6. Develop healthy daily routines
Black youth in Ontario have an unemployment rate nearly two times the provincial rate. Black youth also have higher rates of suspension and expulsion compared to other racial groups. Physical distancing may be particularly difficult for them as they no longer have the physical and social connection of going out as a group. As layoffs are announced, finding a job will also prove challenging.
Have structure to your day by getting dressed as if you were going out and doing activities to prevent learning loss and skills depletion. This keeps you in shape and builds your self-esteem, confidence and self-worth as you prepare for a return to normal routines of going to school and work. We must feed the mind in the same way we feed our body.
Work with an elder, role model or a motivated friend to develop a plan that keeps you mentally active.
7. Make self-help tip sheets
Self-help tip sheets are helpful resources to turn to on days when you are feeling unmotivated. Through our connection to the environment — plants, trees, the earth, animals and more, we produce many of the traditional items we use today. We also use lots of bright colours as you would see on kente cloths and Jamaican bandana and folk attire.
Gather items such as African arts, fabrics and essential oils that will engage all your senses and lift your spirits. You may even create a corner with candles and other meaningful items so you can disconnect and soothe your spirit.
8. Practice end-of-day rituals
Storytelling and humour are great ways to close out the day either in person with family members or by video chats.

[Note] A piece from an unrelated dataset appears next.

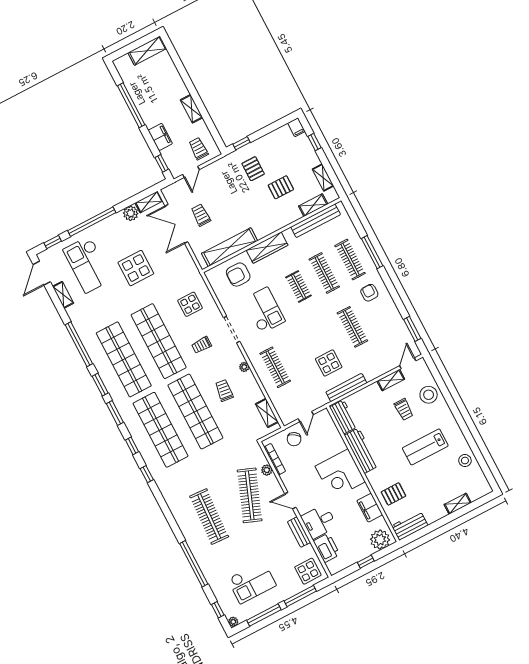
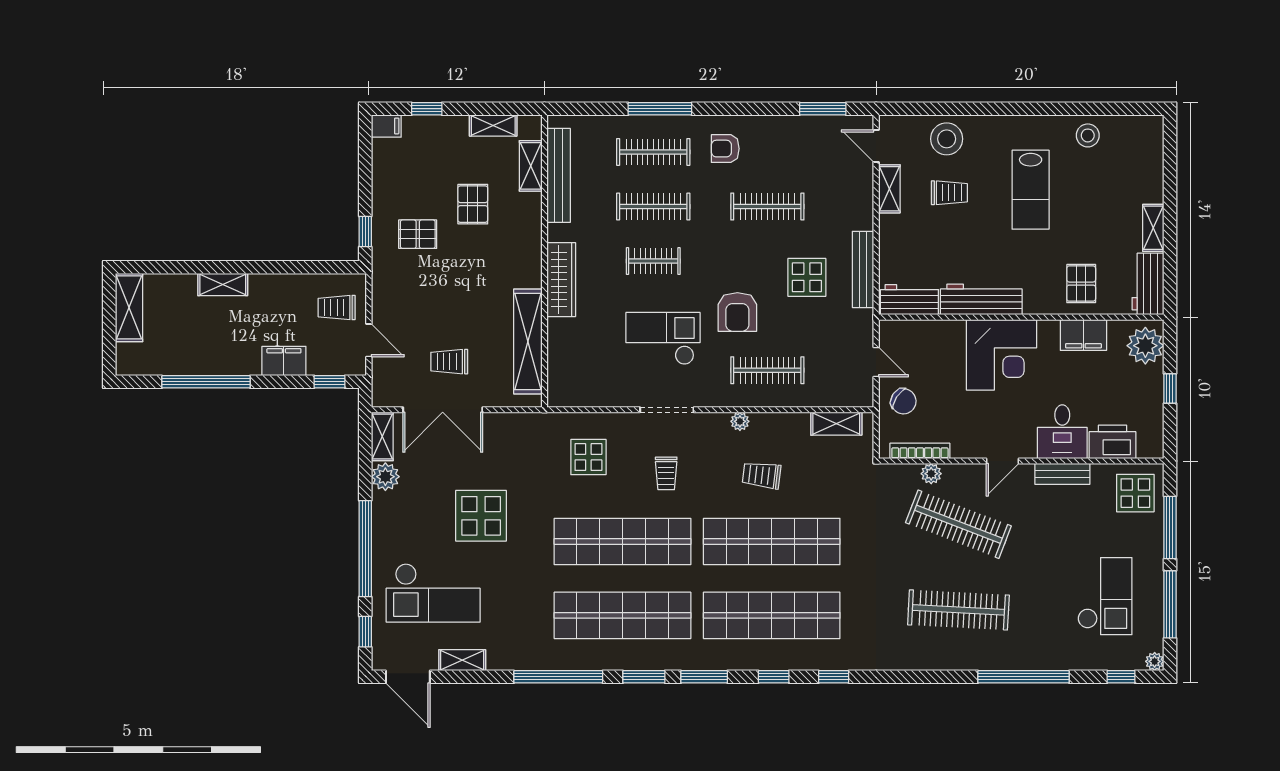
shelving: (192, 109) -> (223, 284), moved
armchair: (238, 275) -> (737, 312), moved
shelving: (458, 504) -> (1153, 228), moved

We are a people of oral traditions, used to pass on our history and much more. We also know that laughter is the best medicine. For example, tell Anansi stories or create your own. There are many stories connected to folklore that can reconnect you and connect your children to your roots.
General important activities to maintain good mental health include:
Take a walk during and at the end of your day
We need fresh air to keep our mind and body energised, and a change of scenery does the mind wonders. You may be fearful of going for a stroll but remember that public health officials have said it is safe to do so as long as you maintain 6 feet/2 metres of distance between yourself and others and observe other recommended practices.
Develop daily exercise routines
Many have been using daily exercises to help manage anxiety and stress. Canada’s food guide says, “Children and youth should get at least 60 minutes of moderate to vigorous physical activity each day. Adults, including seniors, should accumulate at least 150 minutes of moderate to vigorous physical activity per week, in bouts of 10 minutes or more.”
Manage TV and social media time
Social media and voice and print news cycles are set to COVID-19 24/7 with news about an increasing number of confirmed cases and deaths which only heightens our fears and anxieties. Take a break from the doom and gloom that only breeds sadness and worry, and find material that is positive, humorous and uplifting.
A lot of disinformation is being spread. Consult credible sources such as the World Health Organization and government agencies, for example, your public health authorities.
Schedule regular breaks
It may be helpful to pause for at least 10 to 15 minutes in the morning and afternoon to disconnect from whatever you are doing. Try breathing and stretching exercises which can be done at the desk and with minimal movement. There are many phone apps to help with breathing, mindfulness and meditation. Many of these exercises are also available on YouTube.